Em sua jornada de autor ele investiga, como faziam os bons repórteres antigamente, de forma autônoma e sensível, as entrelinhas deste emaranhado ruidoso que é São Paulo e as histórias que gritam pelas ruas. Nos alerta para a beleza do cotidiano e a força de temas que permanecem invisíveis para boa parte da população. “Um dia o encontrei num ônibus no centro da cidade e ele estava radiante com fotos que tinha feito de crianças e homens pulando no chafariz da Praça da Sé”, relembra Avener.

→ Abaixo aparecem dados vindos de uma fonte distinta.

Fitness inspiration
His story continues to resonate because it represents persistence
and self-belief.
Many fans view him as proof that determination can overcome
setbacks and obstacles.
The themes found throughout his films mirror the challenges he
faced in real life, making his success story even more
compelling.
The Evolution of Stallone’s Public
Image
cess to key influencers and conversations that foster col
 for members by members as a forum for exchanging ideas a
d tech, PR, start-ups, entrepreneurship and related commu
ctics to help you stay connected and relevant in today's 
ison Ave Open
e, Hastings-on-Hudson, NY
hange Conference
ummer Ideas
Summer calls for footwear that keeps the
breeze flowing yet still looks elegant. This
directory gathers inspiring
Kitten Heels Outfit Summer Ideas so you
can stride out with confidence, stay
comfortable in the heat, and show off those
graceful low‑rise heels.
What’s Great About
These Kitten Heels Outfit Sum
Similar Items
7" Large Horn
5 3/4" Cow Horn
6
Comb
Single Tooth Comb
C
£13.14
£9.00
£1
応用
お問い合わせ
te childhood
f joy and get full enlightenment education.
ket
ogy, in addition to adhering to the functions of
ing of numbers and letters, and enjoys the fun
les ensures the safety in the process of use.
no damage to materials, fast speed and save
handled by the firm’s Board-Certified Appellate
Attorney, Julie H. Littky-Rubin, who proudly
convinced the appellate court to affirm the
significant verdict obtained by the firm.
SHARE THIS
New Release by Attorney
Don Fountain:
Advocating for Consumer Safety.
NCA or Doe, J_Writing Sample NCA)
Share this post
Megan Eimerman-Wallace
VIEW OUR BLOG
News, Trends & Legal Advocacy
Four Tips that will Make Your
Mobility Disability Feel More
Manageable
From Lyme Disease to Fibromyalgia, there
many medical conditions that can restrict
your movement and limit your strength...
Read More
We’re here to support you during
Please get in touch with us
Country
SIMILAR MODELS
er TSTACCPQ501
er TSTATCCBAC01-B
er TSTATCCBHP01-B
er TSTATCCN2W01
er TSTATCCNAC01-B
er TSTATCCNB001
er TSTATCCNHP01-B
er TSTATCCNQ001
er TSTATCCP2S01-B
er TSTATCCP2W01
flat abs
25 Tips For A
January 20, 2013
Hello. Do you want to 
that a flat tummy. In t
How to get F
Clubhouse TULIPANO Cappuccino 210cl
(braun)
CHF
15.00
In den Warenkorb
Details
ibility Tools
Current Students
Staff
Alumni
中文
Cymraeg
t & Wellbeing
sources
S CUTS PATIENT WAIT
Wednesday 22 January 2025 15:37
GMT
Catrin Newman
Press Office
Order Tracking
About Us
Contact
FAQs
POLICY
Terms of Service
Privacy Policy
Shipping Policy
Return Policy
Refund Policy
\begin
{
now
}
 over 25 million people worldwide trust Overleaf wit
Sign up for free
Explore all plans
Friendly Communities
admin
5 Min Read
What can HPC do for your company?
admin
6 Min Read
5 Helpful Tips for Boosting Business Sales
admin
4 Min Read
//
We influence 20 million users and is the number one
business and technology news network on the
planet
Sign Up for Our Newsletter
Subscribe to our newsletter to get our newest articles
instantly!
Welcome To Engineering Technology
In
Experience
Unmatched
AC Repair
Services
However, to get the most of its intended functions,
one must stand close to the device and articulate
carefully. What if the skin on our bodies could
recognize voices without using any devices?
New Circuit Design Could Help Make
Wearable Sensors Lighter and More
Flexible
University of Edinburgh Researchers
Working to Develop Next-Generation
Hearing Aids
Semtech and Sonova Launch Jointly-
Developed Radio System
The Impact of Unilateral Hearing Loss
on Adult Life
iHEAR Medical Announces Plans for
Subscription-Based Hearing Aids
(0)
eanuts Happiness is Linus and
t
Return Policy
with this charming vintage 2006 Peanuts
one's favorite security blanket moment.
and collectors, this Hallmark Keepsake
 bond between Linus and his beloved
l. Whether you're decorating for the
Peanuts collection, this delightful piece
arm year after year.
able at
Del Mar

É inegável que a urgência dos acontecimentos factuais ditam a prioridade da imprensa internacional mas as histórias fabulosas que acometem a vida cotidiana e passam despercebidas neste planeta globalizado parecem ser uma tendência midiática e revelam aspectos muito interessantes da humanidade. Se no Brasil a cultura das reportagens fotográficas ainda é embrionária dentro das redações, nós, fotógrafos que acreditamos nas narrativas visuais, podemos ser otimistas ao nos inspirarmos no trabalho de Nacho. O termômetro de sua influência no fotojornalismo paulistano já aponta mudanças positivas que ficarão ainda mais evidentes nos próximos anos. Que venham as mudanças que valorizam o fotojornalismo.